Wednesday, November 19, 2014

reading log 10

Montag gazes at Clarisse’s empty house, and Beatty, guessing that he has fallen under her influence, berates him for it. Mildred rushes out of the house with a suitcase and is driven away in a taxi, and Montag realizes she must have called in the alarm. Beatty orders Montag to burn the house by himself with his flamethrower and warns that the Hound is on the watch for him if he tries to escape. Montag burns everything, and when he is finished, Beatty places him under arrest.Beatty sees that Montag is listening to something and strikes him on the head. The radio falls out of Montag’s ear, and Beatty picks it up, saying that he will have it traced to find the person on the other end. After Beatty eggs him on with more literary quotations, his last a quote from Julius Caesar, Montag turns his flamethrower on Beatty and burns him to a crisp. The other firemen do not move, and he knocks them out. The Mechanical Hound appears and injects Montag’s leg with anesthetic before he manages to destroy it with his flamethrower. Montag stumbles away on his numb leg.
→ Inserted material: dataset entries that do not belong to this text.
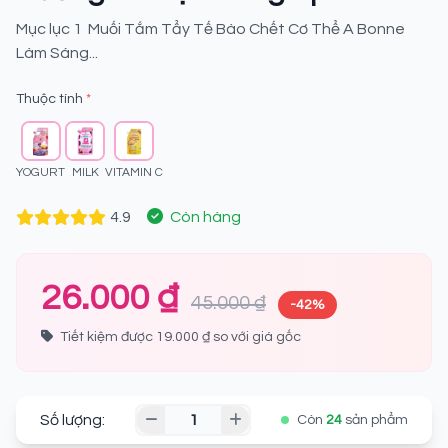
Mục lục 1 Muối Tắm Tẩy Tế Bào Chết Cơ Thể A Bonne
Làm Sáng...
Thuộc tính
*
YOGURT
MILK
VITAMIN C
4.9
Còn hàng
26.000 ₫
45.000 ₫
-42%
Tiết kiệm được 19.000 ₫ so với giá gốc
Số lượng:
Còn
24
sản phẩm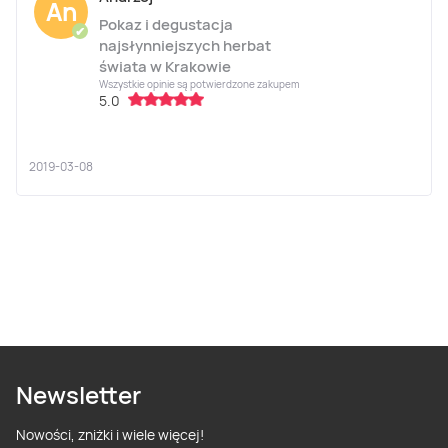
An
Pokaz i degustacja
✔
najsłynniejszych herbat
świata w Krakowie
Wszystkie opinie są potwierdzone zakupem
5.0
2019-03-08
Newsletter
Nowości, zniżki i wiele więcej!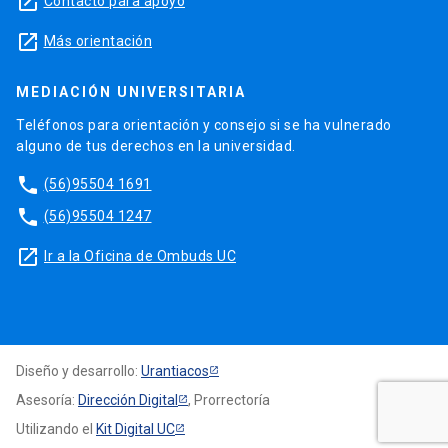
launch
Contacto para apoyo
launch
Más orientación
MEDIACIÓN UNIVERSITARIA
Teléfonos para orientación y consejo si se ha vulnerado
alguno de tus derechos en la universidad.
phone
(56)95504 1691
phone
(56)95504 1247
launch
Ir a la Oficina de Ombuds UC
Diseño y desarrollo:
Urantiacos
Asesoría:
Dirección Digital
, Prorrectoría
Utilizando el
Kit Digital UC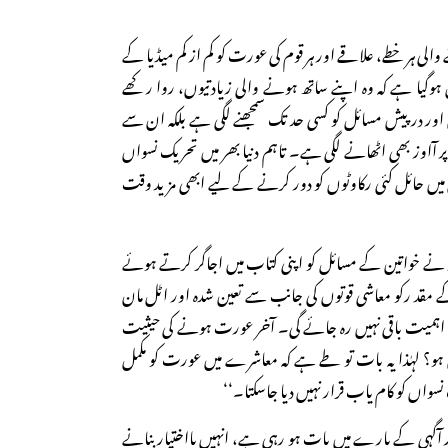
الی ہر خطے، علاقے اور ہر قوم کی عورت کو کم از کم میڈیا کے
ہوگیا ہے کہ وہ اپنے ساتھ ہونے والی زیادتیوں، روا رکھے
ور در پیش مسائل کو کسی حد تک سمجھنے لگی ہے بلکہ ان سے
ر آاوز بھی اٹھانے لگی ہے۔ تاہم دنیا بھر میں تحریک نسواں
رقی میں حائل کئی رکاوٹوں کو دور کرنے کے لیے ابھی مزید وقت
 نے خواتین کے مسائل کو اپنی کتاب میں اجاگر کرتے ہوئے
 مقد رکو معاشی قوتوں کی جانب سے تعین شدہ اور اٹل مان
وئی اہمیت باقی نہیں رہ جائے گی۔ آخر عورت ہونے کی حیثیت
وں ہو؟ لہٰذا یہ بات تو طے ہے کہ معاشرے میں عورت کو مکمل
نسواں کو کام یاب قرار نہیں دیا جاسکتا۔‘‘
آگہی کے بارے میں بات ہو رہی ہے، انہیں بااختیار بنانے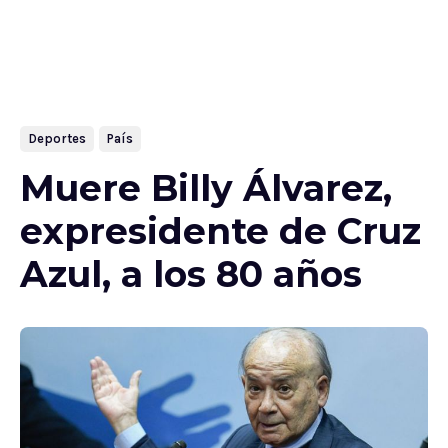
Deportes
País
Muere Billy Álvarez,
expresidente de Cruz
Azul, a los 80 años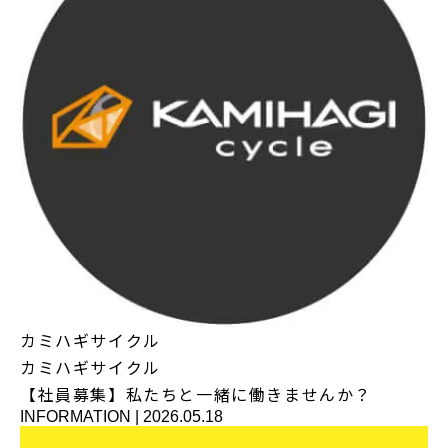
カミハギサイクル
カミハギサイクル
【社員募集】私たちと一緒に働きませんか？
INFORMATION
|
2026.05.18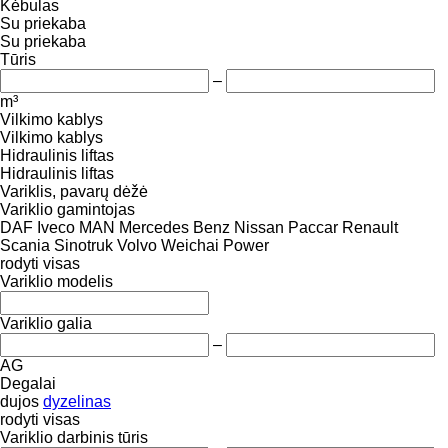
Kėbulas
Su priekaba
Su priekaba
Tūris
–
m³
Vilkimo kablys
Vilkimo kablys
Hidraulinis liftas
Hidraulinis liftas
Variklis, pavarų dėžė
Variklio gamintojas
DAF
Iveco
MAN
Mercedes Benz
Nissan
Paccar
Renault
Scania
Sinotruk
Volvo
Weichai Power
rodyti visas
Variklio modelis
Variklio galia
–
AG
Degalai
dujos
dyzelinas
rodyti visas
Variklio darbinis tūris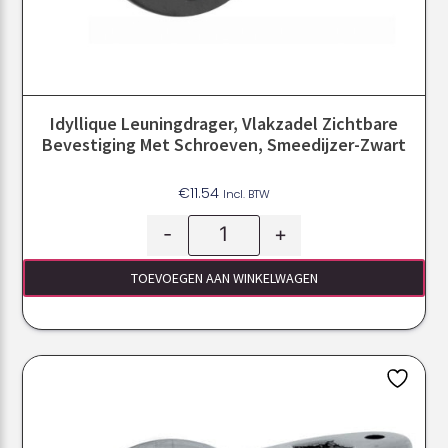
Idyllique Leuningdrager, Vlakzadel Zichtbare
Bevestiging Met Schroeven, Smeedijzer-Zwart
€
11.54
Incl. BTW
-
+
TOEVOEGEN AAN WINKELWAGEN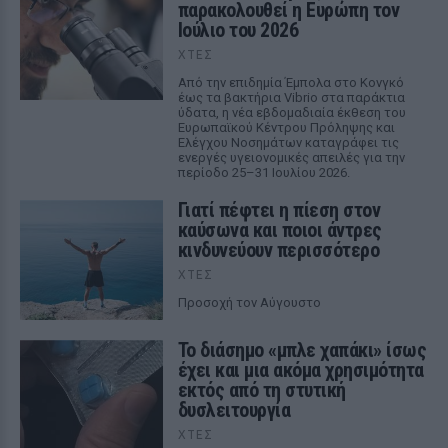
παρακολουθεί η Ευρώπη τον
Ιούλιο του 2026
ΧΤΕΣ
Από την επιδημία Έμπολα στο Κονγκό
έως τα βακτήρια Vibrio στα παράκτια
ύδατα, η νέα εβδομαδιαία έκθεση του
Ευρωπαϊκού Κέντρου Πρόληψης και
Ελέγχου Νοσημάτων καταγράφει τις
ενεργές υγειονομικές απειλές για την
περίοδο 25–31 Ιουλίου 2026.
Γιατί πέφτει η πίεση στον
καύσωνα και ποιοι άντρες
κινδυνεύουν περισσότερο
ΧΤΕΣ
Προσοχή τον Αύγουστο
Το διάσημο «μπλε χαπάκι» ίσως
έχει και μια ακόμα χρησιμότητα
εκτός από τη στυτική
δυσλειτουργία
ΧΤΕΣ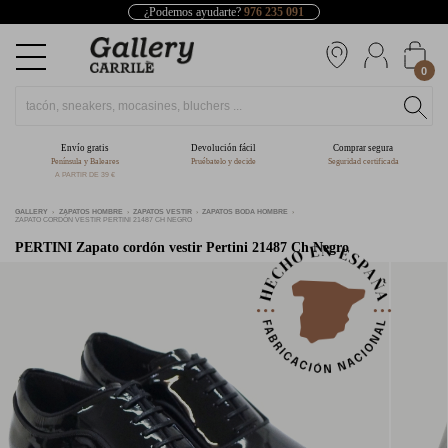
¿Podemos ayudarte?
976 235 091
0
Envío gratis
Devolución fácil
Comprar segura
Península y Baleares
Pruébatelo y decide
Seguridad certificada
A PARTIR DE 39 €
GALLERY
ZAPATOS HOMBRE
ZAPATOS VESTIR
ZAPATOS BODA HOMBRE
ZAPATO CORDÓN VESTIR PERTINI 21487 CH NEGRO
PERTINI
Zapato cordón vestir Pertini 21487 Ch Negro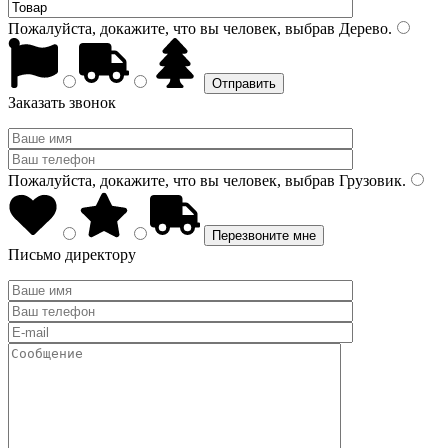
Пожалуйста, докажите, что вы человек, выбрав
Дерево
.
Заказать звонок
Пожалуйста, докажите, что вы человек, выбрав
Грузовик
.
Письмо директору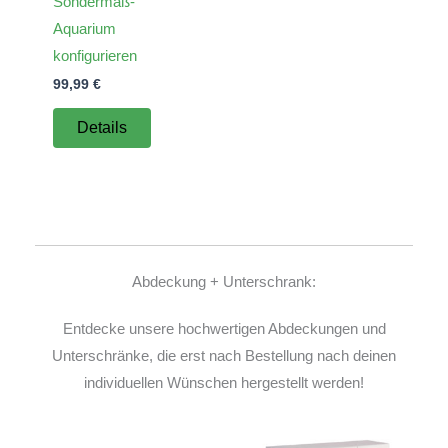
Sondermaß-
Aquarium
konfigurieren
99,99
€
Details
Abdeckung + Unterschrank:
Entdecke unsere hochwertigen Abdeckungen und
Unterschränke, die erst nach Bestellung nach deinen
individuellen Wünschen hergestellt werden!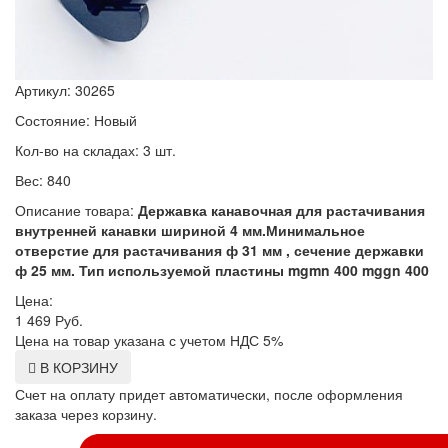
Артикул: 30265
Состояние: Новый
Кол-во на складах: 3 шт.
Вес: 840
Описание товара:
Державка канавочная для растачивания
внутренней канавки шириной 4 мм.Минимальное
отверстие для растачивания ф 31 мм , сечение державки
ф 25 мм. Тип используемой пластины mgmn 400 mggn 400
Цена:
1 469
Руб.
Цена на товар указана с учетом НДС 5%
В КОРЗИНУ
Счет на оплату придет автоматически, после оформления
заказа через корзину.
Why it is important: These pages are important, because in a way, you lose the antagonist. Beatty stood for everything that was wrong with society, and he died as he lived: burning. Also, the Hound, which plagued him for so long, also died. In a way, everything that was holding him back - his job, his wife, his house - are gone. As Beatty said: 'fire destroys responsibility and consequences'. What an irony it burned him away, too.